___ EXTRACTED ENTRIES ___

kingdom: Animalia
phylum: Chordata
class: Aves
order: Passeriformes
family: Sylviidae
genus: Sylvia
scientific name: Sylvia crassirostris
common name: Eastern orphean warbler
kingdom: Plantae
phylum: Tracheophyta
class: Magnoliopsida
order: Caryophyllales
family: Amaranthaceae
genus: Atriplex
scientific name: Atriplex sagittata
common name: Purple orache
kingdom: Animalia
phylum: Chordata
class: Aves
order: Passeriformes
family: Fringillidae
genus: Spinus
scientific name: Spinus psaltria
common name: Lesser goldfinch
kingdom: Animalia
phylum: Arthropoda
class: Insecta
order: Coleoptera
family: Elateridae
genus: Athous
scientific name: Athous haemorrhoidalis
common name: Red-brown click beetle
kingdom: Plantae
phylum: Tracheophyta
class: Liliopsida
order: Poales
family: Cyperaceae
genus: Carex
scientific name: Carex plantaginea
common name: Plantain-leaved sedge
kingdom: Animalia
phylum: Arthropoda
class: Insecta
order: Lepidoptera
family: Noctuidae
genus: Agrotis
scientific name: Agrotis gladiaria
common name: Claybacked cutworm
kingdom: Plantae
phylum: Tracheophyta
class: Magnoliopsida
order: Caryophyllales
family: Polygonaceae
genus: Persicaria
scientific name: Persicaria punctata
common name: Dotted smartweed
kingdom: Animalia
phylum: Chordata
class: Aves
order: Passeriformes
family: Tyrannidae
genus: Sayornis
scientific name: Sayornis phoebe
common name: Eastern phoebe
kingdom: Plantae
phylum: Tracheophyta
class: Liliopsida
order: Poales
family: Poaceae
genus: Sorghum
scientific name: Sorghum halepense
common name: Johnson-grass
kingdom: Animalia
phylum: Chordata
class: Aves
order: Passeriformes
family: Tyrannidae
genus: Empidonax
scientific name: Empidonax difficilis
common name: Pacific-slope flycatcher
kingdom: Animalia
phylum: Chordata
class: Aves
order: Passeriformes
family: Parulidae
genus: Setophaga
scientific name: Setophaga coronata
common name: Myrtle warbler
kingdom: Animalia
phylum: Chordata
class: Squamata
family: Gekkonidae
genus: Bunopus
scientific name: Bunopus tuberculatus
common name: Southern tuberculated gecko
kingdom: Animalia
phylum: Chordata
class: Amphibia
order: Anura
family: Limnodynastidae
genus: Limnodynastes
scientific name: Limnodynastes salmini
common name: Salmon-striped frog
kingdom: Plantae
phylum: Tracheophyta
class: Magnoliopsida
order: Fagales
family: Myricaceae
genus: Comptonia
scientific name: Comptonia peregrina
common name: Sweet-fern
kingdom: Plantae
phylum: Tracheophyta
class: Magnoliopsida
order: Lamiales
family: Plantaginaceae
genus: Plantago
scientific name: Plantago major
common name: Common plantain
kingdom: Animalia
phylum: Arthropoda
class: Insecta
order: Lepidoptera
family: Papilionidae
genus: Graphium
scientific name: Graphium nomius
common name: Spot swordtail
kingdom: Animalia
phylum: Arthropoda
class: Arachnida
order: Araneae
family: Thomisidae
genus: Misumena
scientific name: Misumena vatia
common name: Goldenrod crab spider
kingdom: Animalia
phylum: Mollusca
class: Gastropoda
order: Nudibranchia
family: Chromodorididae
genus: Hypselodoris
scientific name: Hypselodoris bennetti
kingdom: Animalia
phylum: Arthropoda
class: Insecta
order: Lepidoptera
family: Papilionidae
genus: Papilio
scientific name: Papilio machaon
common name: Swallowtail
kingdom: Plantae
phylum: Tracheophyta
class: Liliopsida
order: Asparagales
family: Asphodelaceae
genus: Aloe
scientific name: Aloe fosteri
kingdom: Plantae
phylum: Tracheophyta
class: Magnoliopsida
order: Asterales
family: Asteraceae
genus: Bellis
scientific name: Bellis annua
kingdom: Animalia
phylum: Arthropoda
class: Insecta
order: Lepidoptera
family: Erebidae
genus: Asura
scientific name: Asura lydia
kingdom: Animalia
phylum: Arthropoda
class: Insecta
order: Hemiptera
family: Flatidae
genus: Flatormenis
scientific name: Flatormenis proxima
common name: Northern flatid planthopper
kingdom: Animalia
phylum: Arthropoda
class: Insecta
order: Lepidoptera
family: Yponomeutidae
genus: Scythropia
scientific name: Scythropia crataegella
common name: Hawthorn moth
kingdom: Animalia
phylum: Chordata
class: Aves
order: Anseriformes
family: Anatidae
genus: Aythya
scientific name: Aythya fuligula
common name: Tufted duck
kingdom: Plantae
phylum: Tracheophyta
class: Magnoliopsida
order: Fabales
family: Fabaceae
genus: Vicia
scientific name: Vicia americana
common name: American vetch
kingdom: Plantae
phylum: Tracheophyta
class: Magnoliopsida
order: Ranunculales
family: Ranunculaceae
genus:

___

§ INSTRUCTION
Format every line of the listing above as a numbered list, leaving out any blank lines.

§ OUTPUT OF THE EXERCISE
1. kingdom: Animalia
2. phylum: Chordata
3. class: Aves
4. order: Passeriformes
5. family: Sylviidae
6. genus: Sylvia
7. scientific name: Sylvia crassirostris
8. common name: Eastern orphean warbler
9. kingdom: Plantae
10. phylum: Tracheophyta
11. class: Magnoliopsida
12. order: Caryophyllales
13. family: Amaranthaceae
14. genus: Atriplex
15. scientific name: Atriplex sagittata
16. common name: Purple orache
17. kingdom: Animalia
18. phylum: Chordata
19. class: Aves
20. order: Passeriformes
21. family: Fringillidae
22. genus: Spinus
23. scientific name: Spinus psaltria
24. common name: Lesser goldfinch
25. kingdom: Animalia
26. phylum: Arthropoda
27. class: Insecta
28. order: Coleoptera
29. family: Elateridae
30. genus: Athous
31. scientific name: Athous haemorrhoidalis
32. common name: Red-brown click beetle
33. kingdom: Plantae
34. phylum: Tracheophyta
35. class: Liliopsida
36. order: Poales
37. family: Cyperaceae
38. genus: Carex
39. scientific name: Carex plantaginea
40. common name: Plantain-leaved sedge
41. kingdom: Animalia
42. phylum: Arthropoda
43. class: Insecta
44. order: Lepidoptera
45. family: Noctuidae
46. genus: Agrotis
47. scientific name: Agrotis gladiaria
48. common name: Claybacked cutworm
49. kingdom: Plantae
50. phylum: Tracheophyta
51. class: Magnoliopsida
52. order: Caryophyllales
53. family: Polygonaceae
54. genus: Persicaria
55. scientific name: Persicaria punctata
56. common name: Dotted smartweed
57. kingdom: Animalia
58. phylum: Chordata
59. class: Aves
60. order: Passeriformes
61. family: Tyrannidae
62. genus: Sayornis
63. scientific name: Sayornis phoebe
64. common name: Eastern phoebe
65. kingdom: Plantae
66. phylum: Tracheophyta
67. class: Liliopsida
68. order: Poales
69. family: Poaceae
70. genus: Sorghum
71. scientific name: Sorghum halepense
72. common name: Johnson-grass
73. kingdom: Animalia
74. phylum: Chordata
75. class: Aves
76. order: Passeriformes
77. family: Tyrannidae
78. genus: Empidonax
79. scientific name: Empidonax difficilis
80. common name: Pacific-slope flycatcher
81. kingdom: Animalia
82. phylum: Chordata
83. class: Aves
84. order: Passeriformes
85. family: Parulidae
86. genus: Setophaga
87. scientific name: Setophaga coronata
88. common name: Myrtle warbler
89. kingdom: Animalia
90. phylum: Chordata
91. class: Squamata
92. family: Gekkonidae
93. genus: Bunopus
94. scientific name: Bunopus tuberculatus
95. common name: Southern tuberculated gecko
96. kingdom: Animalia
97. phylum: Chordata
98. class: Amphibia
99. order: Anura
100. family: Limnodynastidae
101. genus: Limnodynastes
102. scientific name: Limnodynastes salmini
103. common name: Salmon-striped frog
104. kingdom: Plantae
105. phylum: Tracheophyta
106. class: Magnoliopsida
107. order: Fagales
108. family: Myricaceae
109. genus: Comptonia
110. scientific name: Comptonia peregrina
111. common name: Sweet-fern
112. kingdom: Plantae
113. phylum: Tracheophyta
114. class: Magnoliopsida
115. order: Lamiales
116. family: Plantaginaceae
117. genus: Plantago
118. scientific name: Plantago major
119. common name: Common plantain
120. kingdom: Animalia
121. phylum: Arthropoda
122. class: Insecta
123. order: Lepidoptera
124. family: Papilionidae
125. genus: Graphium
126. scientific name: Graphium nomius
127. common name: Spot swordtail
128. kingdom: Animalia
129. phylum: Arthropoda
130. class: Arachnida
131. order: Araneae
132. family: Thomisidae
133. genus: Misumena
134. scientific name: Misumena vatia
135. common name: Goldenrod crab spider
136. kingdom: Animalia
137. phylum: Mollusca
138. class: Gastropoda
139. order: Nudibranchia
140. family: Chromodorididae
141. genus: Hypselodoris
142. scientific name: Hypselodoris bennetti
143. kingdom: Animalia
144. phylum: Arthropoda
145. class: Insecta
146. order: Lepidoptera
147. family: Papilionidae
148. genus: Papilio
149. scientific name: Papilio machaon
150. common name: Swallowtail
151. kingdom: Plantae
152. phylum: Tracheophyta
153. class: Liliopsida
154. order: Asparagales
155. family: Asphodelaceae
156. genus: Aloe
157. scientific name: Aloe fosteri
158. kingdom: Plantae
159. phylum: Tracheophyta
160. class: Magnoliopsida
161. order: Asterales
162. family: Asteraceae
163. genus: Bellis
164. scientific name: Bellis annua
165. kingdom: Animalia
166. phylum: Arthropoda
167. class: Insecta
168. order: Lepidoptera
169. family: Erebidae
170. genus: Asura
171. scientific name: Asura lydia
172. kingdom: Animalia
173. phylum: Arthropoda
174. class: Insecta
175. order: Hemiptera
176. family: Flatidae
177. genus: Flatormenis
178. scientific name: Flatormenis proxima
179. common name: Northern flatid planthopper
180. kingdom: Animalia
181. phylum: Arthropoda
182. class: Insecta
183. order: Lepidoptera
184. family: Yponomeutidae
185. genus: Scythropia
186. scientific name: Scythropia crataegella
187. common name: Hawthorn moth
188. kingdom: Animalia
189. phylum: Chordata
190. class: Aves
191. order: Anseriformes
192. family: Anatidae
193. genus: Aythya
194. scientific name: Aythya fuligula
195. common name: Tufted duck
196. kingdom: Plantae
197. phylum: Tracheophyta
198. class: Magnoliopsida
199. order: Fabales
200. family: Fabaceae
201. genus: Vicia
202. scientific name: Vicia americana
203. common name: American vetch
204. kingdom: Plantae
205. phylum: Tracheophyta
206. class: Magnoliopsida
207. order: Ranunculales
208. family: Ranunculaceae
209. genus:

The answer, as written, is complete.